My AW session last night ended with the Brainer going aggro on the Faceless, the Quarantine shooting the Brainer, the Brainer pulling in-brain puppet strings on the Quarantine to make him attack the Faceless, the Faceless blowing the Quarantine away with an RPG, and the Battlebabe ending the Faceless as retribution.
That was not what I was hoping for? They certainly were all invested in the outcome, so I suppose I succeeded at capturing everyone's attention, but there were some sour feelings in the middle of this action so in general the scene is something I hope to avoid in the future. This is a stable group that has been gaming together for six years or so, though this was only our third session of AW.
I fear I precipitated these events as MC. The Faceless failed a Norman roll, so I told him his mask wanted him to hold the hardhold's water purifier hostage. He was perhaps a bit overconfident from having completely mowed over whatever obstacles I had thrown at him before by violence, so he did not attempt to seek healing for his wounds before laying claim to the hardhold's water purifier, which was an action designed to spark a response from pretty much every character, MC or player, that we had introduced.

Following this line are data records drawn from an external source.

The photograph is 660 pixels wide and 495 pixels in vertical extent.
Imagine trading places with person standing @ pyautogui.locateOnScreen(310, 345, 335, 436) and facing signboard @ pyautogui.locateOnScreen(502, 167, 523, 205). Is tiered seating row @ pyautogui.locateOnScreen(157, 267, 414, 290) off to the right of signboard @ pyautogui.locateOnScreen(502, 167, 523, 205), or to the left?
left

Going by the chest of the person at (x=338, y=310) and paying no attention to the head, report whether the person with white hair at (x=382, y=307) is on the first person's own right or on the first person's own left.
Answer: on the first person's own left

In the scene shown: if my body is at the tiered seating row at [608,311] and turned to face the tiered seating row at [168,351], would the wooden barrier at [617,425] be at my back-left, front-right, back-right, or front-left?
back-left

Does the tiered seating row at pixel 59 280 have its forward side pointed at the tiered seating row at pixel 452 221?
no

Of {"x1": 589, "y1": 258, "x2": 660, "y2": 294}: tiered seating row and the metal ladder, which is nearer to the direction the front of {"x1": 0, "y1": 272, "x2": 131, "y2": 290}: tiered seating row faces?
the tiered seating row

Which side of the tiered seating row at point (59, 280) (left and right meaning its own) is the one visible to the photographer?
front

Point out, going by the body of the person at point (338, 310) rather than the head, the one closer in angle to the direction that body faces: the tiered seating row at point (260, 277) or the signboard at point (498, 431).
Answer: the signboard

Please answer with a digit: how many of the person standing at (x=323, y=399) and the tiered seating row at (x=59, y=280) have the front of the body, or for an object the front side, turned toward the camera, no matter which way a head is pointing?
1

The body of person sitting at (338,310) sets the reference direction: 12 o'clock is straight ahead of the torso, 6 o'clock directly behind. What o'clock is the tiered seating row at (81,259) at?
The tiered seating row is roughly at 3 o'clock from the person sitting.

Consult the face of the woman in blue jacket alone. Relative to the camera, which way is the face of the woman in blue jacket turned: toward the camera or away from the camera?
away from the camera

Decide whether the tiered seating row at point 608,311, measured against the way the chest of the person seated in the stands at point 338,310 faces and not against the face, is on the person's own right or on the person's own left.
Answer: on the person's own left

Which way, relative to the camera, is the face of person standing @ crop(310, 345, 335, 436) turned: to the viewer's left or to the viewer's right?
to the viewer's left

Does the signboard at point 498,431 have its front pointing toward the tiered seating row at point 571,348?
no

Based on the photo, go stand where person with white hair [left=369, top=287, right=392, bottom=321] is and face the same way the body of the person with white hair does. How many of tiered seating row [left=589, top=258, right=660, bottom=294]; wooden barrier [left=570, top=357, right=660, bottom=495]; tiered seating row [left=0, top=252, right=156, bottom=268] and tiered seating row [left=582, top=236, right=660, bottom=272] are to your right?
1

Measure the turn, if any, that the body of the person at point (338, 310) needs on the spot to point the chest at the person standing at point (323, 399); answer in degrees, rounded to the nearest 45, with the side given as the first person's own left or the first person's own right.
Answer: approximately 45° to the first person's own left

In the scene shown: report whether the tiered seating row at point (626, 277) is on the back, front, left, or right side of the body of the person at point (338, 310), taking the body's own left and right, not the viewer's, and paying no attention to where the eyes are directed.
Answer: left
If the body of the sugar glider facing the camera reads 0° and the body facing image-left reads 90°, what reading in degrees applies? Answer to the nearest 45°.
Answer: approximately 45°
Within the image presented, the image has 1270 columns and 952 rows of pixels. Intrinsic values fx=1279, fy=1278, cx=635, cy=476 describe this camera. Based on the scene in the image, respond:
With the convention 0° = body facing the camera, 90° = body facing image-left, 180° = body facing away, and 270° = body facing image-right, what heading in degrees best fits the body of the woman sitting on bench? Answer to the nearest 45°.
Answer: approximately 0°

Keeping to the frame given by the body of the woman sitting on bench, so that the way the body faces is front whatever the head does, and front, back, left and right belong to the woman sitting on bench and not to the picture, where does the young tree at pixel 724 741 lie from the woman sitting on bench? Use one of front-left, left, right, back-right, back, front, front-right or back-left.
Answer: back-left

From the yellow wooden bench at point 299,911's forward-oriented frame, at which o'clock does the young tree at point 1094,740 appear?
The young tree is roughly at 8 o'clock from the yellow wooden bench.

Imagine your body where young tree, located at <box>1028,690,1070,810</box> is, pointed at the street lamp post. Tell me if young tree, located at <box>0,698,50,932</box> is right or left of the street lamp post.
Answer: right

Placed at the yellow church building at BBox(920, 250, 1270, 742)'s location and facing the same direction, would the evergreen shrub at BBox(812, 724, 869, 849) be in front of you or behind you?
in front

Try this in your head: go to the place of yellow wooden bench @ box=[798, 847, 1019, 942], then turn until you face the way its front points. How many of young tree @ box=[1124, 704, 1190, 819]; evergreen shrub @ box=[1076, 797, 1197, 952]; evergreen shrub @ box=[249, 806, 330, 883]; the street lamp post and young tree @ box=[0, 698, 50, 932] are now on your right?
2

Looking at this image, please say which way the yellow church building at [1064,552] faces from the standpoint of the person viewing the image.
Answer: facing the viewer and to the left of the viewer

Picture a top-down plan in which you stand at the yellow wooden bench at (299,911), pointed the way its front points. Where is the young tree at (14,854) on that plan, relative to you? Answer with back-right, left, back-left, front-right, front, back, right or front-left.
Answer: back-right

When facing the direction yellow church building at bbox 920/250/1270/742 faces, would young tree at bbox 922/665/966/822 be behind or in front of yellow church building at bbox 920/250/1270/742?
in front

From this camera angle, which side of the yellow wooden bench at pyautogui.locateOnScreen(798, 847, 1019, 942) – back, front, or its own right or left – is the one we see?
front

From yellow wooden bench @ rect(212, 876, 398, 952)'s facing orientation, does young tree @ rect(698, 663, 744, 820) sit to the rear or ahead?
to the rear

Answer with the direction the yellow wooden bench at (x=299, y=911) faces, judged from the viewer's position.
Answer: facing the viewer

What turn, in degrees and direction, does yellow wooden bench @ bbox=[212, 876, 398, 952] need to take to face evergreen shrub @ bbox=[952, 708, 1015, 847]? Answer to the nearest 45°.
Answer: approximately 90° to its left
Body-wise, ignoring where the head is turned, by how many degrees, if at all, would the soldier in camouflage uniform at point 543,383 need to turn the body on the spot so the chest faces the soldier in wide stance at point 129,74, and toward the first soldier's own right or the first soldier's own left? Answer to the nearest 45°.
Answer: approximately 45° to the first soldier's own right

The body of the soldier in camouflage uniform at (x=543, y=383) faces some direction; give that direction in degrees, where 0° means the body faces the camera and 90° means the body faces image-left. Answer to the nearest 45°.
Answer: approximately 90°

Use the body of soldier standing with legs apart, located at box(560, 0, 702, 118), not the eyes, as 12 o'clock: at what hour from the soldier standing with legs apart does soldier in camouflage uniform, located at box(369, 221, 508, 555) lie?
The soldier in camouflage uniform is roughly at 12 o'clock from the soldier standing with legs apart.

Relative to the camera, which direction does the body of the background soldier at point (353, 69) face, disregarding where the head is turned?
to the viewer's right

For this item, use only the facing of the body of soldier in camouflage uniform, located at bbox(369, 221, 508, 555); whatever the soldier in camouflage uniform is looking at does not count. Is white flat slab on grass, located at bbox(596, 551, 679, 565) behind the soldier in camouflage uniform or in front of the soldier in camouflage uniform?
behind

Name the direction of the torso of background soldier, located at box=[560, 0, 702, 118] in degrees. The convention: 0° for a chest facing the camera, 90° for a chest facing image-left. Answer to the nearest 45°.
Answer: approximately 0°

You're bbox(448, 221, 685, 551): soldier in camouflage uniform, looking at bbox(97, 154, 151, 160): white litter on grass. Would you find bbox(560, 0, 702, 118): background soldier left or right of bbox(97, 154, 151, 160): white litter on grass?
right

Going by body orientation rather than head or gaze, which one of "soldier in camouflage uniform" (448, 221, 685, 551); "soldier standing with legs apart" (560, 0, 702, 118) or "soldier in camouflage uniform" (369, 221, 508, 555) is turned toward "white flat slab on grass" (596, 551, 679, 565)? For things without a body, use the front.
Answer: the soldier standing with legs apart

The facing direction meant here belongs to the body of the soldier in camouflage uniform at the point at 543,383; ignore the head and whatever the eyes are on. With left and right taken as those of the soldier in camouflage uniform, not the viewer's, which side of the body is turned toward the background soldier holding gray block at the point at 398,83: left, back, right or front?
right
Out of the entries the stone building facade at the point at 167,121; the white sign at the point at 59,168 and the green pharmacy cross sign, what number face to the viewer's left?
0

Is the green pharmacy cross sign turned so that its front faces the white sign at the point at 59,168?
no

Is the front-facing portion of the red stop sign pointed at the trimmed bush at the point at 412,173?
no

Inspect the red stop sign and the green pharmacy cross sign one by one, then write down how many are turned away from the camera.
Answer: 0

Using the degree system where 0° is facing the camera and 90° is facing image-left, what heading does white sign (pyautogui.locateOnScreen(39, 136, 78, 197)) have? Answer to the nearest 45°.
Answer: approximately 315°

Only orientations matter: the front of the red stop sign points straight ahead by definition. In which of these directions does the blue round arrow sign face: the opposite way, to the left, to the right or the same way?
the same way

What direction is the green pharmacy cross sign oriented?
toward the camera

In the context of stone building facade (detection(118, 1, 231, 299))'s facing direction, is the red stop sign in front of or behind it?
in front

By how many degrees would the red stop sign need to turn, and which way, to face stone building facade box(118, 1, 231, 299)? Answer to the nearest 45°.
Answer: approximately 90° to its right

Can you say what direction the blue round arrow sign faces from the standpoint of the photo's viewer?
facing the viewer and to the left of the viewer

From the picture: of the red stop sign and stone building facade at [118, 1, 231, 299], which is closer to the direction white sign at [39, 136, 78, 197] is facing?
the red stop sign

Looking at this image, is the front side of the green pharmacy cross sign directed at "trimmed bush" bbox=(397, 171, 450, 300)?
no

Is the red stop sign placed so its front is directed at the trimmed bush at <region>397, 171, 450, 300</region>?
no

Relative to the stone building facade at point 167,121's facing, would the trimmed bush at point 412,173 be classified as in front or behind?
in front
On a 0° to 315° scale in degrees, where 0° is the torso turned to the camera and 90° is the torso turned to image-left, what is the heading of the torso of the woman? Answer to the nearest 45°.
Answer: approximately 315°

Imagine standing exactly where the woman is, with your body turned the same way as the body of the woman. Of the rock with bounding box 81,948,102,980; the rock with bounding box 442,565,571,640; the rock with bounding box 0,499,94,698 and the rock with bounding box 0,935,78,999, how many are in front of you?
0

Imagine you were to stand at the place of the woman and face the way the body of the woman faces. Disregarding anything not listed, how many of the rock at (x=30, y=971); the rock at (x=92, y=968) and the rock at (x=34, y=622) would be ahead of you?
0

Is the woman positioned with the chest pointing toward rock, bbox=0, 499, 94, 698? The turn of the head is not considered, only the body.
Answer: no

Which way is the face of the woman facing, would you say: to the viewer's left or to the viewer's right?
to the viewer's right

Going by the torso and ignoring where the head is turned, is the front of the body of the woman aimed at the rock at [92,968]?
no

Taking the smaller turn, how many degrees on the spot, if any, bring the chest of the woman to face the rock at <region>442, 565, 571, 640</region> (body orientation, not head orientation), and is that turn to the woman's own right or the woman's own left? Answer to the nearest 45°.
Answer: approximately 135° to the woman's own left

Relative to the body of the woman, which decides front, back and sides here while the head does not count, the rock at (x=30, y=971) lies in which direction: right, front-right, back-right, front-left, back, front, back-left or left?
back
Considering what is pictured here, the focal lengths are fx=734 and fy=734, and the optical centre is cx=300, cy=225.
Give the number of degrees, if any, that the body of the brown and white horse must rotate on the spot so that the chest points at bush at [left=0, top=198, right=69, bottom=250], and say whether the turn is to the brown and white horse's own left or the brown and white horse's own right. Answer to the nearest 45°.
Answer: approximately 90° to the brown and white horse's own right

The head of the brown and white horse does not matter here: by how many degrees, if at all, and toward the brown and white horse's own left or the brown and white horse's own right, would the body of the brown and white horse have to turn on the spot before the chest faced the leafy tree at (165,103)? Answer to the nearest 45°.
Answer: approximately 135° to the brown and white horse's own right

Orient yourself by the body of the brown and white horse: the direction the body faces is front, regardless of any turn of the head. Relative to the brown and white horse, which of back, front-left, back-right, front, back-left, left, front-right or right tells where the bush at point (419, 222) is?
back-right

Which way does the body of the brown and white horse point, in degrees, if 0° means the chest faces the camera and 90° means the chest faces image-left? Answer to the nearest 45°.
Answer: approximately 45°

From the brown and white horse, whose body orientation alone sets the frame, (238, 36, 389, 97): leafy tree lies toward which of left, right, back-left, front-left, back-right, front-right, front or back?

Was giving the Faceless a motivation to take something designed to elicit so many hard moves staying true to my principles of being a fan of the characters? I feel like the Norman MC move was a valid hard move to make, but I'm not certain. I think, in retrospect, I probably would have still made that same hard move but I should have told more characters the consequences and asked in the build up to the climactic showdown, as I did not gently remind my players they had some alternatives to aggressive moves.
As an aside, I will note that I think my players used violence a lot more than I had expected, though by the third session they were hip to the fact that the number of souls in their little hardhold was rapidly dwindling.
Any MC advice, from the book or otherwise?